Saturday, 10 September 2011

Death Proof (2007)

File:Death Proof (Netherlands).jpg
It may be Death Proof, but it isn't critic proof




Originally released into theaters on a double bill with Robert Rodriguez's Planet Terror under the Grindhouse banner, Death Proof finds a group of ladies out on the town pitted against a mysterious figure named Stuntman Mike (Kurt Russell), whose vintage automobile has been partially modified to withstand even the most extreme auto collision. Though the maniacal driver himself always comes out relatively unscathed, the same certainly can't be said for the poor young lass in his passenger seat -- or anyone unfortunate enough to be on the road when the urge to kill strikes for that matter.




The film begins by focusing on three girls, Radio DJ Jungle Julia (Sydney Tamiia Poitier), Shanna (Jordan Ladd) and Arlene (Vanessa Ferlitio), and this trio has got to be the most unlikeable characters Tarantino has come up with. The girls dialogue is filled with things that are almost completely meaningless, they just have nothing to do with the plot or with fleshing out these characters and just feel like a waste of time. And the worst thing is that we know Kurt Russell's character is going to eventually kill them, but we are stuck with the girls for the first 40 boring minutes of the film in so many dragged out scenes that end up testing your patience. And no lap dance makes up for this.

Kurt Russell manages to play Stuntman Mike, the best character in the entire film. He begins as a guy who takes Arlene up on her offer for a lap dance, and does it with such charm and in such an attractive way that you'd want to give him a lap dance, and later on manages to successfuly turn that charm into such an aggression against his intended victims. And yet, later on in the film, he manages to turn that performance of aggression and charm into quite the fearful performance, and never doing it in a way that's unbelievable or over the top, but in a way that you get much more of a sense for his character, making him much more believable rather than just some forever-raging serial killer. Quentin Tarantino's obligatory cameo really livened up the opening as Warren, the kind of bar owner who makes you want to go out of your way to regularly visit his bar, just because of him. Definatley a better role than his Planet Terror soldier.

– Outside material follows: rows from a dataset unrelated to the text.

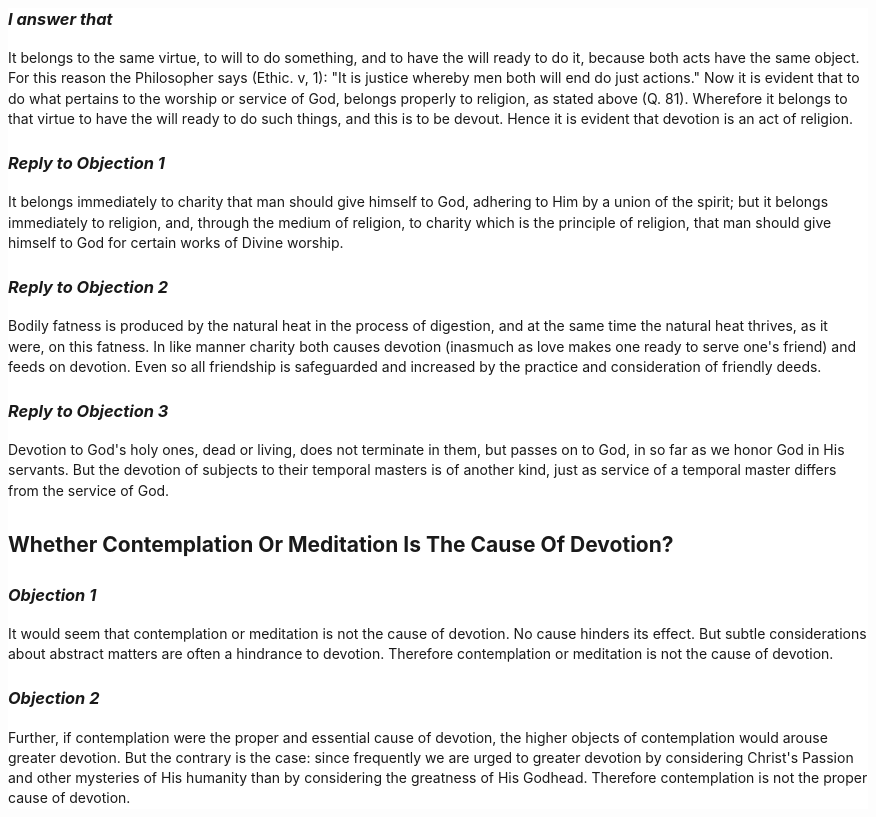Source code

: ### *I answer that*
It belongs to the same virtue, to will to do
something, and to have the will ready to do it, because both acts
have the same object. For this reason the Philosopher says (Ethic. v,
1): "It is justice whereby men both will end do just actions." Now it
is evident that to do what pertains to the worship or service of God,
belongs properly to religion, as stated above (Q. 81). Wherefore it
belongs to that virtue to have the will ready to do such things, and
this is to be devout. Hence it is evident that devotion is an act of
religion.

### *Reply to Objection 1*
It belongs immediately to charity that man should give
himself to God, adhering to Him by a union of the spirit; but it
belongs immediately to religion, and, through the medium of religion,
to charity which is the principle of religion, that man should give
himself to God for certain works of Divine worship.

### *Reply to Objection 2*
Bodily fatness is produced by the natural heat in the
process of digestion, and at the same time the natural heat thrives,
as it were, on this fatness. In like manner charity both causes
devotion (inasmuch as love makes one ready to serve one's friend) and
feeds on devotion. Even so all friendship is safeguarded and
increased by the practice and consideration of friendly deeds.

### *Reply to Objection 3*
Devotion to God's holy ones, dead or living, does not
terminate in them, but passes on to God, in so far as we honor God in
His servants. But the devotion of subjects to their temporal masters
is of another kind, just as service of a temporal master differs from
the service of God.

## Whether Contemplation Or Meditation Is The Cause Of Devotion?

### *Objection 1*
It would seem that contemplation or meditation is not
the cause of devotion. No cause hinders its effect. But subtle
considerations about abstract matters are often a hindrance to
devotion. Therefore contemplation or meditation is not the cause of
devotion.

### *Objection 2*
Further, if contemplation were the proper and essential cause
of devotion, the higher objects of contemplation would arouse greater
devotion. But the contrary is the case: since frequently we are urged
to greater devotion by considering Christ's Passion and other
mysteries of His humanity than by considering the greatness of His
Godhead. Therefore contemplation is not the proper cause of devotion.
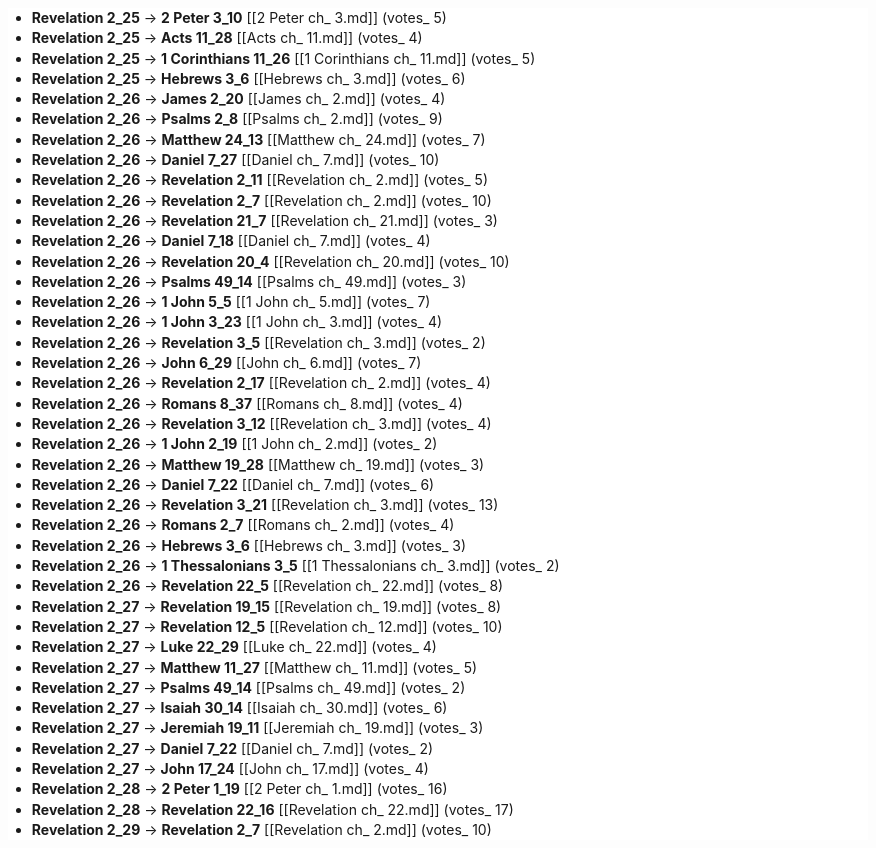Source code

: - **Revelation 2_25** → **2 Peter 3_10** [[2 Peter ch_ 3.md]] (votes_ 5)
- **Revelation 2_25** → **Acts 11_28** [[Acts ch_ 11.md]] (votes_ 4)
- **Revelation 2_25** → **1 Corinthians 11_26** [[1 Corinthians ch_ 11.md]] (votes_ 5)
- **Revelation 2_25** → **Hebrews 3_6** [[Hebrews ch_ 3.md]] (votes_ 6)
- **Revelation 2_26** → **James 2_20** [[James ch_ 2.md]] (votes_ 4)
- **Revelation 2_26** → **Psalms 2_8** [[Psalms ch_ 2.md]] (votes_ 9)
- **Revelation 2_26** → **Matthew 24_13** [[Matthew ch_ 24.md]] (votes_ 7)
- **Revelation 2_26** → **Daniel 7_27** [[Daniel ch_ 7.md]] (votes_ 10)
- **Revelation 2_26** → **Revelation 2_11** [[Revelation ch_ 2.md]] (votes_ 5)
- **Revelation 2_26** → **Revelation 2_7** [[Revelation ch_ 2.md]] (votes_ 10)
- **Revelation 2_26** → **Revelation 21_7** [[Revelation ch_ 21.md]] (votes_ 3)
- **Revelation 2_26** → **Daniel 7_18** [[Daniel ch_ 7.md]] (votes_ 4)
- **Revelation 2_26** → **Revelation 20_4** [[Revelation ch_ 20.md]] (votes_ 10)
- **Revelation 2_26** → **Psalms 49_14** [[Psalms ch_ 49.md]] (votes_ 3)
- **Revelation 2_26** → **1 John 5_5** [[1 John ch_ 5.md]] (votes_ 7)
- **Revelation 2_26** → **1 John 3_23** [[1 John ch_ 3.md]] (votes_ 4)
- **Revelation 2_26** → **Revelation 3_5** [[Revelation ch_ 3.md]] (votes_ 2)
- **Revelation 2_26** → **John 6_29** [[John ch_ 6.md]] (votes_ 7)
- **Revelation 2_26** → **Revelation 2_17** [[Revelation ch_ 2.md]] (votes_ 4)
- **Revelation 2_26** → **Romans 8_37** [[Romans ch_ 8.md]] (votes_ 4)
- **Revelation 2_26** → **Revelation 3_12** [[Revelation ch_ 3.md]] (votes_ 4)
- **Revelation 2_26** → **1 John 2_19** [[1 John ch_ 2.md]] (votes_ 2)
- **Revelation 2_26** → **Matthew 19_28** [[Matthew ch_ 19.md]] (votes_ 3)
- **Revelation 2_26** → **Daniel 7_22** [[Daniel ch_ 7.md]] (votes_ 6)
- **Revelation 2_26** → **Revelation 3_21** [[Revelation ch_ 3.md]] (votes_ 13)
- **Revelation 2_26** → **Romans 2_7** [[Romans ch_ 2.md]] (votes_ 4)
- **Revelation 2_26** → **Hebrews 3_6** [[Hebrews ch_ 3.md]] (votes_ 3)
- **Revelation 2_26** → **1 Thessalonians 3_5** [[1 Thessalonians ch_ 3.md]] (votes_ 2)
- **Revelation 2_26** → **Revelation 22_5** [[Revelation ch_ 22.md]] (votes_ 8)
- **Revelation 2_27** → **Revelation 19_15** [[Revelation ch_ 19.md]] (votes_ 8)
- **Revelation 2_27** → **Revelation 12_5** [[Revelation ch_ 12.md]] (votes_ 10)
- **Revelation 2_27** → **Luke 22_29** [[Luke ch_ 22.md]] (votes_ 4)
- **Revelation 2_27** → **Matthew 11_27** [[Matthew ch_ 11.md]] (votes_ 5)
- **Revelation 2_27** → **Psalms 49_14** [[Psalms ch_ 49.md]] (votes_ 2)
- **Revelation 2_27** → **Isaiah 30_14** [[Isaiah ch_ 30.md]] (votes_ 6)
- **Revelation 2_27** → **Jeremiah 19_11** [[Jeremiah ch_ 19.md]] (votes_ 3)
- **Revelation 2_27** → **Daniel 7_22** [[Daniel ch_ 7.md]] (votes_ 2)
- **Revelation 2_27** → **John 17_24** [[John ch_ 17.md]] (votes_ 4)
- **Revelation 2_28** → **2 Peter 1_19** [[2 Peter ch_ 1.md]] (votes_ 16)
- **Revelation 2_28** → **Revelation 22_16** [[Revelation ch_ 22.md]] (votes_ 17)
- **Revelation 2_29** → **Revelation 2_7** [[Revelation ch_ 2.md]] (votes_ 10)
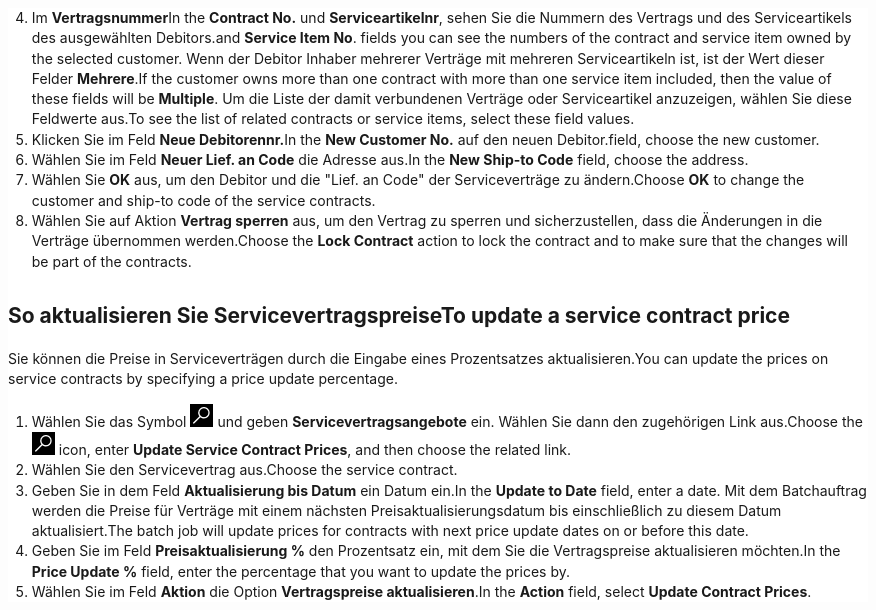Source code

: 4. <span data-ttu-id="ee0d7-249">Im **Vertragsnummer**</span><span class="sxs-lookup"><span data-stu-id="ee0d7-249">In the **Contract No.**</span></span> <span data-ttu-id="ee0d7-250">und **Serviceartikelnr**, sehen Sie die Nummern des Vertrags und des Serviceartikels des ausgewählten Debitors.</span><span class="sxs-lookup"><span data-stu-id="ee0d7-250">and **Service Item No**. fields you can see the numbers of the contract and service item owned by the selected customer.</span></span> <span data-ttu-id="ee0d7-251">Wenn der Debitor Inhaber mehrerer Verträge mit mehreren Serviceartikeln ist, ist der Wert dieser Felder **Mehrere**.</span><span class="sxs-lookup"><span data-stu-id="ee0d7-251">If the customer owns more than one contract with more than one service item included, then the value of these fields will be **Multiple**.</span></span> <span data-ttu-id="ee0d7-252">Um die Liste der damit verbundenen Verträge oder Serviceartikel anzuzeigen, wählen Sie diese Feldwerte aus.</span><span class="sxs-lookup"><span data-stu-id="ee0d7-252">To see the list of related contracts or service items, select these field values.</span></span>  
5. <span data-ttu-id="ee0d7-253">Klicken Sie im Feld **Neue Debitorennr.**</span><span class="sxs-lookup"><span data-stu-id="ee0d7-253">In the **New Customer No.**</span></span> <span data-ttu-id="ee0d7-254">auf den neuen Debitor.</span><span class="sxs-lookup"><span data-stu-id="ee0d7-254">field, choose the new customer.</span></span>  
6. <span data-ttu-id="ee0d7-255">Wählen Sie im Feld **Neuer Lief. an Code** die Adresse aus.</span><span class="sxs-lookup"><span data-stu-id="ee0d7-255">In the **New Ship-to Code** field, choose the address.</span></span>  
7. <span data-ttu-id="ee0d7-256">Wählen Sie **OK** aus, um den Debitor und die "Lief. an Code" der Serviceverträge zu ändern.</span><span class="sxs-lookup"><span data-stu-id="ee0d7-256">Choose **OK** to change the customer and ship-to code of the service contracts.</span></span>  
8. <span data-ttu-id="ee0d7-257">Wählen Sie auf Aktion **Vertrag sperren** aus, um den Vertrag zu sperren und sicherzustellen, dass die Änderungen in die Verträge übernommen werden.</span><span class="sxs-lookup"><span data-stu-id="ee0d7-257">Choose the **Lock Contract** action to lock the contract and to make sure that the changes will be part of the contracts.</span></span>  

## <a name="to-update-a-service-contract-price"></a><span data-ttu-id="ee0d7-258">So aktualisieren Sie Servicevertragspreise</span><span class="sxs-lookup"><span data-stu-id="ee0d7-258">To update a service contract price</span></span>  
<span data-ttu-id="ee0d7-259">Sie können die Preise in Serviceverträgen durch die Eingabe eines Prozentsatzes aktualisieren.</span><span class="sxs-lookup"><span data-stu-id="ee0d7-259">You can update the prices on service contracts by specifying a price update percentage.</span></span>  

1. <span data-ttu-id="ee0d7-260">Wählen Sie das Symbol ![Nach Seite oder Bericht suchen](media/ui-search/search_small.png "Nach Seite oder Bericht suchen") und geben **Servicevertragsangebote** ein. Wählen Sie dann den zugehörigen Link aus.</span><span class="sxs-lookup"><span data-stu-id="ee0d7-260">Choose the ![Search for Page or Report](media/ui-search/search_small.png "Search for Page or Report icon") icon, enter **Update Service Contract Prices**, and then choose the related link.</span></span> 
2. <span data-ttu-id="ee0d7-261">Wählen Sie den Servicevertrag aus.</span><span class="sxs-lookup"><span data-stu-id="ee0d7-261">Choose the service contract.</span></span>  
3. <span data-ttu-id="ee0d7-262">Geben Sie in dem Feld **Aktualisierung bis Datum** ein Datum ein.</span><span class="sxs-lookup"><span data-stu-id="ee0d7-262">In the **Update to Date** field, enter a date.</span></span> <span data-ttu-id="ee0d7-263">Mit dem Batchauftrag werden die Preise für Verträge mit einem nächsten Preisaktualisierungsdatum bis einschließlich zu diesem Datum aktualisiert.</span><span class="sxs-lookup"><span data-stu-id="ee0d7-263">The batch job will update prices for contracts with next price update dates on or before this date.</span></span>  
4. <span data-ttu-id="ee0d7-264">Geben Sie im Feld **Preisaktualisierung %** den Prozentsatz ein, mit dem Sie die Vertragspreise aktualisieren möchten.</span><span class="sxs-lookup"><span data-stu-id="ee0d7-264">In the **Price Update %** field, enter the percentage that you want to update the prices by.</span></span>  
5. <span data-ttu-id="ee0d7-265">Wählen Sie im Feld **Aktion** die Option **Vertragspreise aktualisieren**.</span><span class="sxs-lookup"><span data-stu-id="ee0d7-265">In the **Action** field, select **Update Contract Prices**.</span></span>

Zoe clinging for dear life after a stunt gone wrong

After Stuntman Mike takes care of the annoying first batch of girls, we are given another group of girls, made up of Rosario Dawson, Zoe Bell, Mary Elizabeth Winstead and Tracie Thoms. With these girls, we are given pretty much the same thing that we got with the first batch of girls, which is long scenes of these girls talking, which drags on with the pointless, uninteresting dialogue, it's just unneeded repetition. But I felt that once the girls took out the Dodge Challenger for a test drive, they became so much better characters for the rest of the film. Maybe that was because from here on out, the dialogue took a back seat to the girls actually driving the car.

The best thing about this film is, without a single doubt, the car scenes. This is where the film shines, with all this amazing action, exhilariting with every second that passes. It was great to hear that Tarantino didn't use any CGI or any other effects trickery to pull the chases off, it makes them so much more impressive to watch. The highlight was definatley the end chase, which managed to turn the situation upon it's head and keep a consistently great chase going on until the end.

Death Proof is a disappointing entry from Quentin Tarantino, focusing too much on dialogue heavy scenes filled with unlikeable characters that do little except make you yawn, but any scene involving Kurt Russell, Quentin Tarantino or a car chase manage to make this film better. If the film focused more on the cars and less on the dialogue, then this film could've been so much better.